**LISTED ENTRIES**.
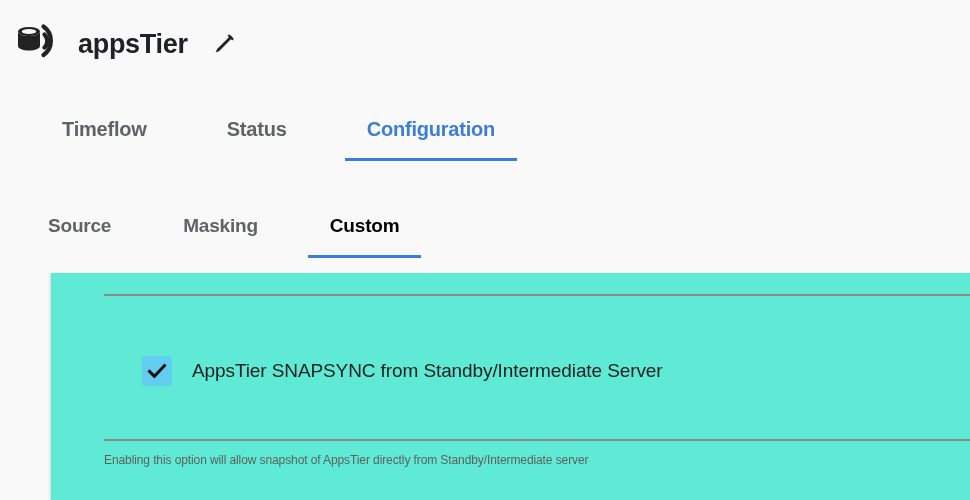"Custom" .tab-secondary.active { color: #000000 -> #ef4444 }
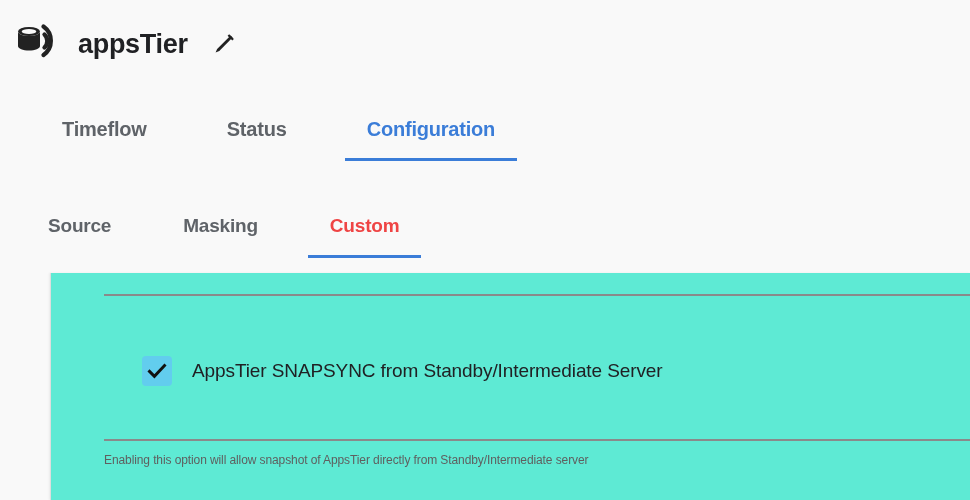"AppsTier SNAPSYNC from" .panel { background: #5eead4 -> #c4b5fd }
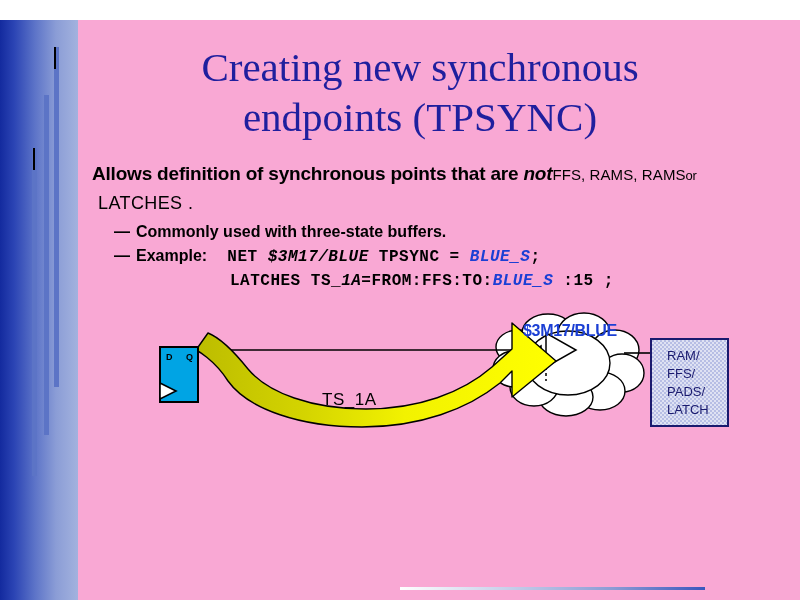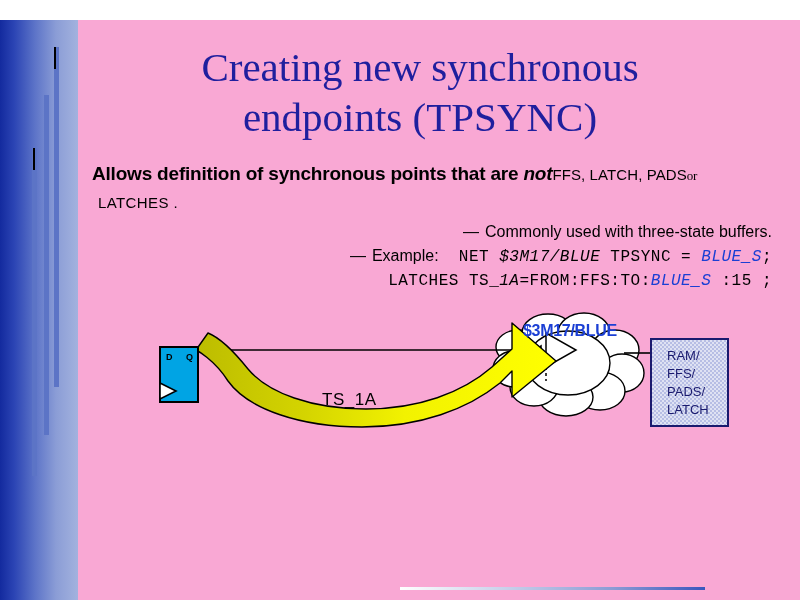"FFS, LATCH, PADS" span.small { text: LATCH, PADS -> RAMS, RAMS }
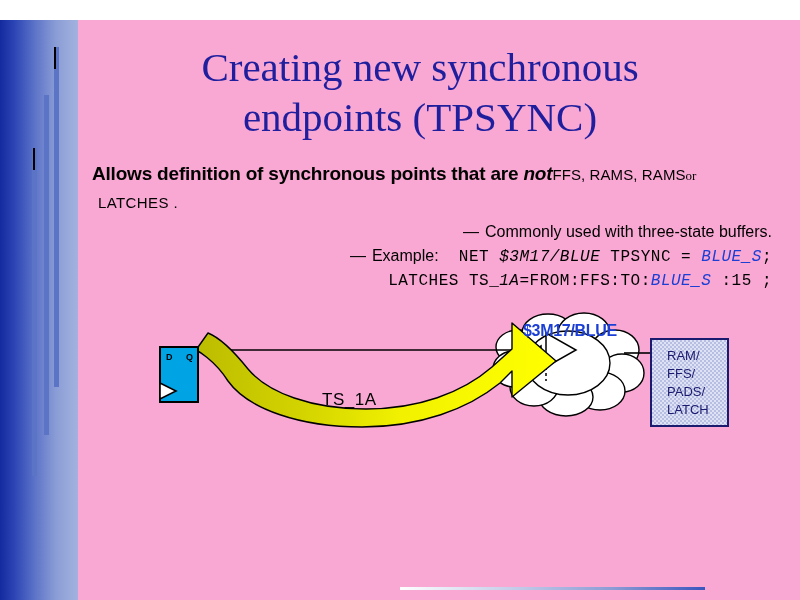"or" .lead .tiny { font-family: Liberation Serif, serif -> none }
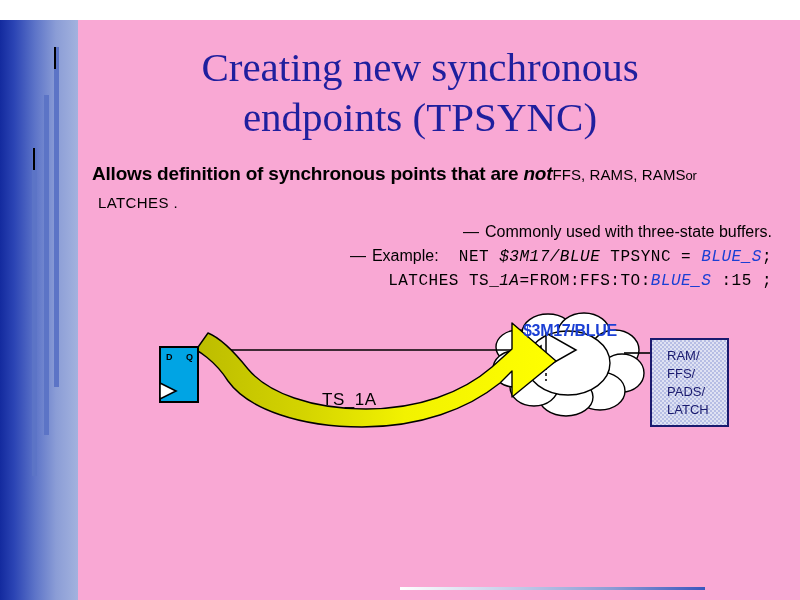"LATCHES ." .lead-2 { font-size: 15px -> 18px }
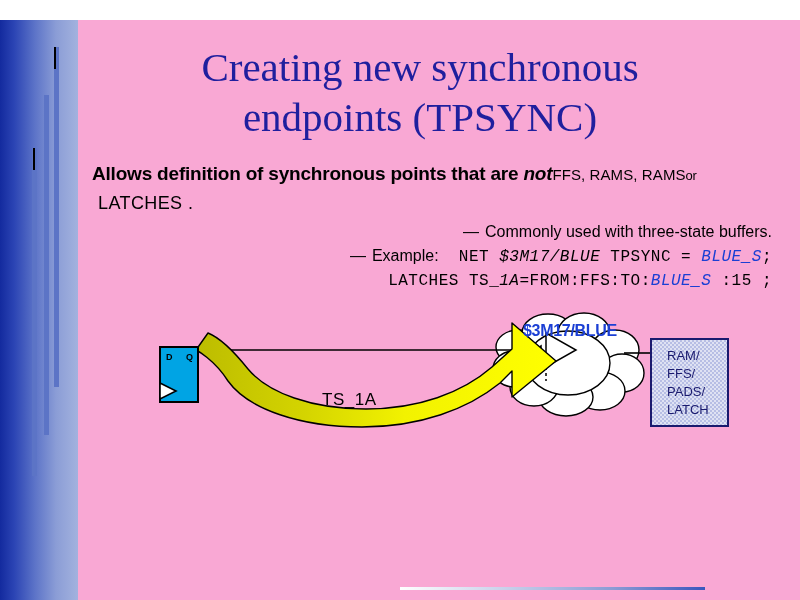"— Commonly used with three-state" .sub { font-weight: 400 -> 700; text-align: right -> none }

**TASK DETAILS**.
Once the pictures are dropped, repeat the data above exactly.

**RESPONSE TO THIS TASK**.
"Custom" .tab-secondary.active { color: #000000 -> #ef4444 }
"AppsTier SNAPSYNC from" .panel { background: #5eead4 -> #c4b5fd }
"FFS, LATCH, PADS" span.small { text: LATCH, PADS -> RAMS, RAMS }
"or" .lead .tiny { font-family: Liberation Serif, serif -> none }
"LATCHES ." .lead-2 { font-size: 15px -> 18px }
"— Commonly used with three-state" .sub { font-weight: 400 -> 700; text-align: right -> none }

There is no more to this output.